GeoDecisions was a key partner in the design, development, deployment, and user training for Project ATLAS, working hand in hand with the North Carolina Department of Information Technology-Transportation (NCDIT-T) and DOT business experts to deliver the system. ATLAS enables NCDOT to streamline transportation project development using GIS data and applications.
“ATLAS stands for Advancing Transportation through Linkages, Automation, and Screening,” noted LeiLani Paugh, NCDOT’s ATLAS project manager. “As the acronym suggests, the objectives were to create linkages across data silos and systems; to increase efficiency by automating project data, document storage, and program analysis; and to inform scopes, schedules, and budgets through GIS screening of project characteristics and effects.”
Project ATLAS compiles more than 600 GIS layers and provides four web applications for DOT staff, consultants, and external partners. Its Search Tool is a one-stop shop for project development-related GIS data. The Screening Tool allows users to evaluate project study areas. The ATLAS Workbench captures key project information and provides a user-friendly web map. The ATLAS Admin Tool allows for the easy administration of ArcGIS Portal users and groups by NCDOT business owners and enables subject matter experts to update and maintain more than 800 GIS web services and associated metadata.
Since its implementation, ATLAS has decreased the fieldwork required to obtain environmental permits on time for grant-funded broadband transportation projects and improved spatial data quality and availability on behalf of agencies outside of NCDOT. It has also helped identify new technologies and ideas to support NCDOT business units and divisions.

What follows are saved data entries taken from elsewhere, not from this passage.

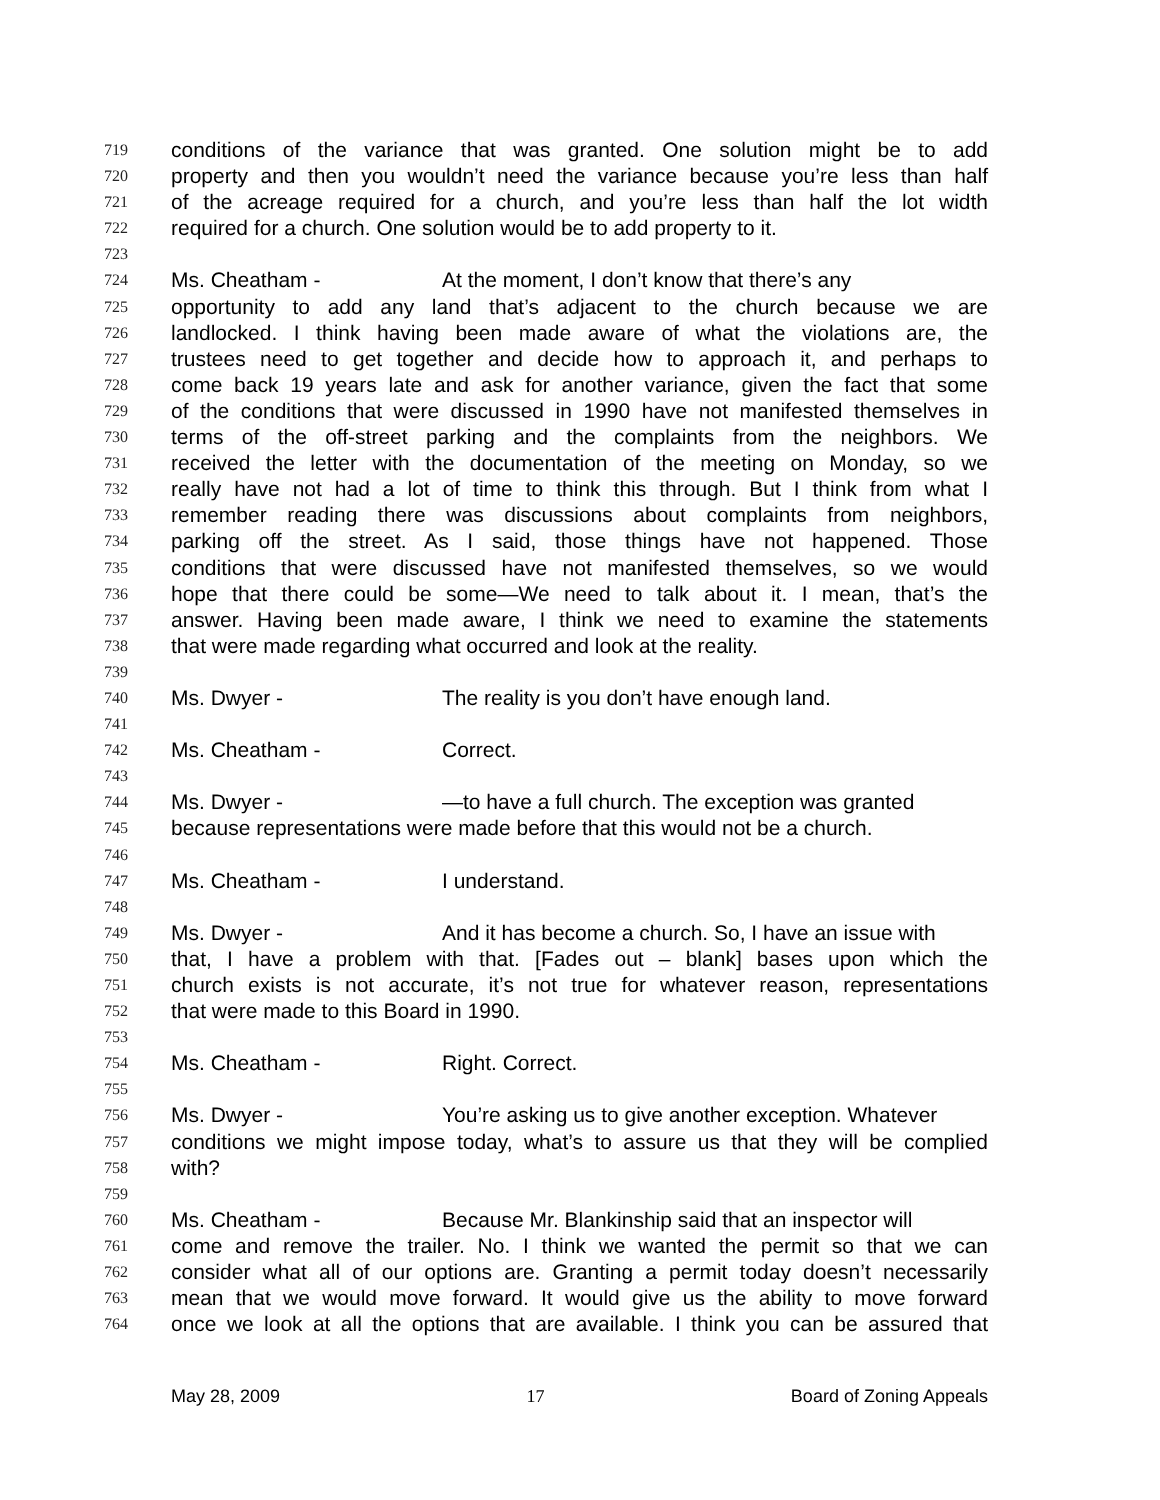719 conditions of the variance that was granted. One solution might be to add
720 property and then you wouldn’t need the variance because you’re less than half
721 of the acreage required for a church, and you’re less than half the lot width
722 required for a church. One solution would be to add property to it.
723
724 Ms. Cheatham - At the moment, I don’t know that there’s any
725 opportunity to add any land that’s adjacent to the church because we are
726 landlocked. I think having been made aware of what the violations are, the
727 trustees need to get together and decide how to approach it, and perhaps to
728 come back 19 years late and ask for another variance, given the fact that some
729 of the conditions that were discussed in 1990 have not manifested themselves in
730 terms of the off-street parking and the complaints from the neighbors. We
731 received the letter with the documentation of the meeting on Monday, so we
732 really have not had a lot of time to think this through. But I think from what I
733 remember reading there was discussions about complaints from neighbors,
734 parking off the street. As I said, those things have not happened. Those
735 conditions that were discussed have not manifested themselves, so we would
736 hope that there could be some—We need to talk about it. I mean, that’s the
737 answer. Having been made aware, I think we need to examine the statements
738 that were made regarding what occurred and look at the reality.
739
740 Ms. Dwyer - The reality is you don’t have enough land.
741
742 Ms. Cheatham - Correct.
743
744 Ms. Dwyer - —to have a full church. The exception was granted
745 because representations were made before that this would not be a church.
746
747 Ms. Cheatham - I understand.
748
749 Ms. Dwyer - And it has become a church. So, I have an issue with
750 that, I have a problem with that. [Fades out – blank] bases upon which the
751 church exists is not accurate, it’s not true for whatever reason, representations
752 that were made to this Board in 1990.
753
754 Ms. Cheatham - Right. Correct.
755
756 Ms. Dwyer - You’re asking us to give another exception. Whatever
757 conditions we might impose today, what’s to assure us that they will be complied
758 with?
759
760 Ms. Cheatham - Because Mr. Blankinship said that an inspector will
761 come and remove the trailer. No. I think we wanted the permit so that we can
762 consider what all of our options are. Granting a permit today doesn’t necessarily
763 mean that we would move forward. It would give us the ability to move forward
764 once we look at all the options that are available. I think you can be assured that
May 28, 2009 17 Board of Zoning Appeals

“ATLAS is exemplary,” Paugh said, “because it paired DOT business experts with GIS and IT technical professionals to design a robust suite of GIS enterprise applications and data to support NCDOT operations and business intelligence for years into the future.”
Each year, the URISA ESIG awards program recognizes the effective application of geospatial technologies and data that result in improved government service delivery and increased benefits to citizens. The international competition is open to all public agencies at the local, regional, state/provincial, and federal levels.